You shadow box tenderly, tentatively, expectantly, for two years online after dating app initiations, then finally meet for one fateful night in a seaside hotel, shedding skins as much as clothes, a knockout blow that turns the morning after into the mourning after. The chatter, then the shatter.

All this mirrors gone-in-24-hours life of the mayfly (the insect here making an appearance on the cover of May’s jigsaw, Mayfly On River, Germany).

What a brief breath of life in flight, after up to two years spent twiddling thumbs and knotting scarves in gestation underwater, only to crash and burn on impact.

York Theatre Royal artist-in-residence Gus Gowland’s musical world premiere has followed a similar path of anticipation. Already an award winner for Pieces Of String (Mercury Theatre, Colchester, 2018), he had tantalised York audiences with five-minute showcase contributions to Love Bites in 2021 and Green Shoots in 2022, and now the wait is over.

Be assured, Mayflies will not die after one day (or three if you choose to see all three configurations of Tania Azevedo’s flexible casting). An afterlife is deserved by Gowland’s concept, book and songs alike.

Gowland eschews burdening his putative lovers with defined gender, race, sexual orientation or age, further extending its potential shelf life.

For +Juliet director Azevedo’s premiere, two from three will perform in any show. It could be Nuno Queimado’s May with Emma Thornett’s Fly; Rumi Sutton’s Fly with Queimado’s May or Sutton’s May in a gay coupling with Thornett’s Fly. Clear so far?

Raising a glass: Rumi Sutton’s May and Emma Thornett’s Fly in a second configuration of Mayflies. Picture: Sam Taylor

It is not essential to see all three combinations, but the potential of both Gowland’s book and in particular his songs are better revealed the more pairings you meet, rather than only one match of the day. Both the idealistic Fly’s restless urges in Looking Back and realist May’s pile of relationship debris in Running On Empty will fly, whoever sings them. Queimado’s account of that heartrending ballad is especially affecting.

As much as the mayfly is Gowland’s motif for a love affair’s arc from joy to sorrow, matched by the mayfly hanging lamps’ choreographed movements in TK Hay’s design, equally significant is May’s love of jigsaw puzzles, one of the quirky revelations that builds a picture of a character.

The audience is invited to piece the jigsaw together, not without a picture, but with the extra challenge of Gowland detailing the relationship in both flashbacks and flashforwards.

• • • • • • •

Task requirements: In the Mayflies review, which earlier work had already won Gus Gowland an award?

Given material:
• • • • • • •

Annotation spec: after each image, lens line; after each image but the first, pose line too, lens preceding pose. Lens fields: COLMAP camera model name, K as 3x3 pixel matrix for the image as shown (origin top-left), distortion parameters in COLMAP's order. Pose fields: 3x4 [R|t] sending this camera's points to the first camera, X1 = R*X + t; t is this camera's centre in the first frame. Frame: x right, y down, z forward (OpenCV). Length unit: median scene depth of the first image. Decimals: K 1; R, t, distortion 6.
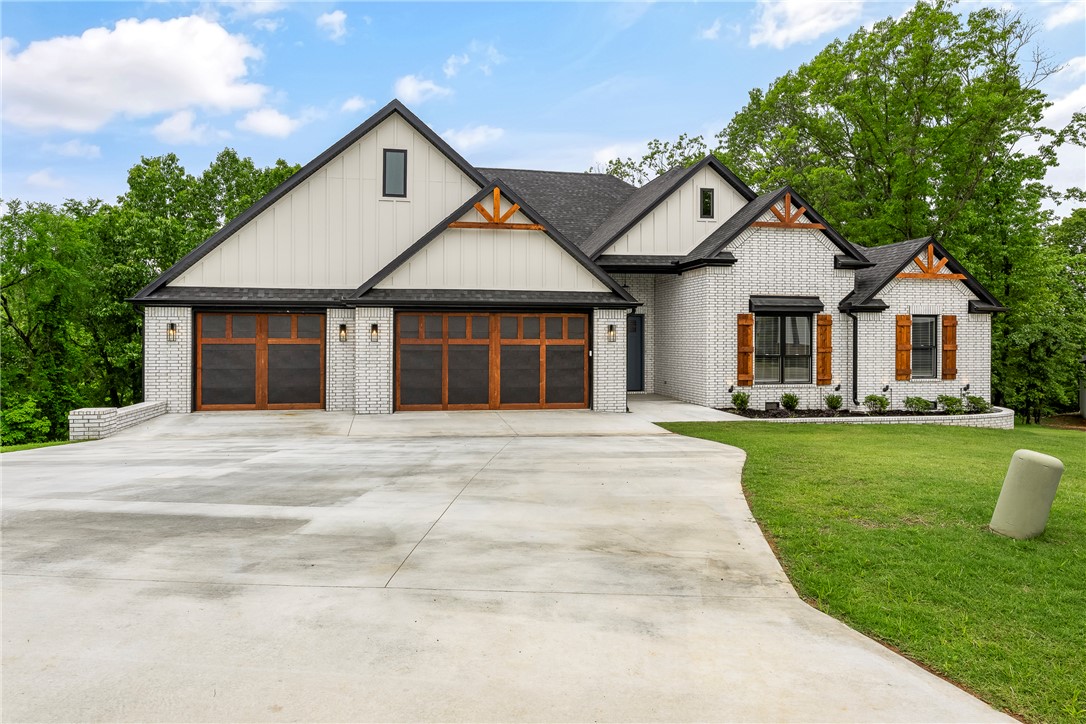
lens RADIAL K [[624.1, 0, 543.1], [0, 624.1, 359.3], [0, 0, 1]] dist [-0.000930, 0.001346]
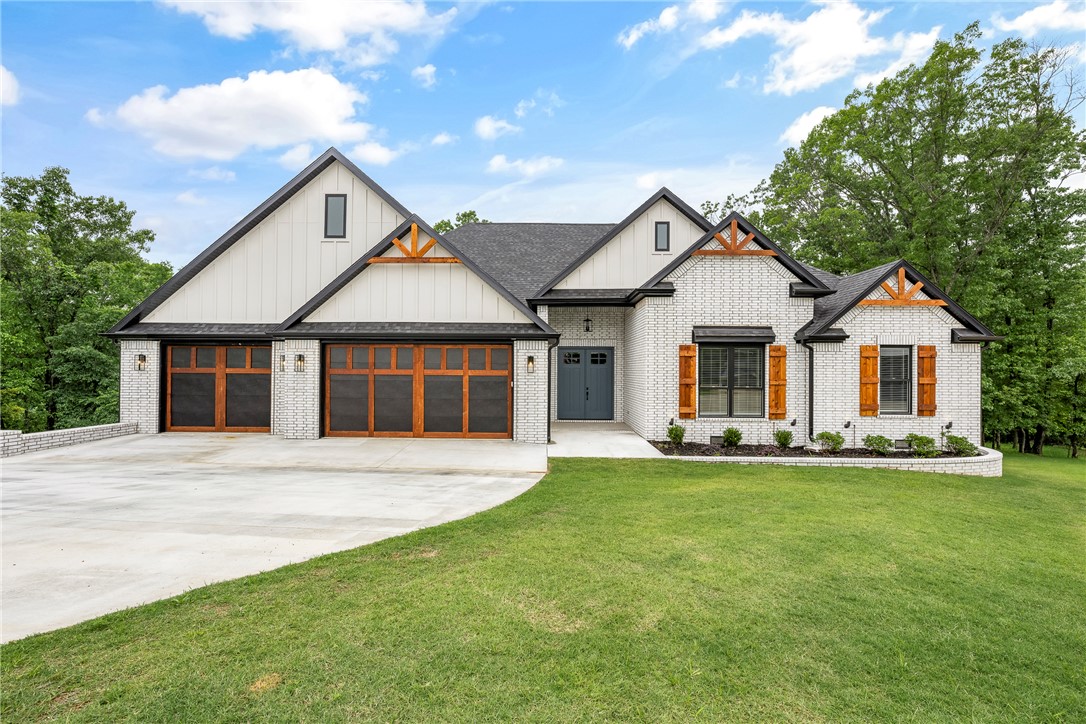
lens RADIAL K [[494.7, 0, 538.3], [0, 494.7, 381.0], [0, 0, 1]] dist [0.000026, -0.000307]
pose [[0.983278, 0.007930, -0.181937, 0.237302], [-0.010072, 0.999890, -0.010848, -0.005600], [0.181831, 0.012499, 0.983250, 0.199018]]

• • • • • • •

Solution for this problem: Pieces Of String (Mercury Theatre, Colchester, 2018).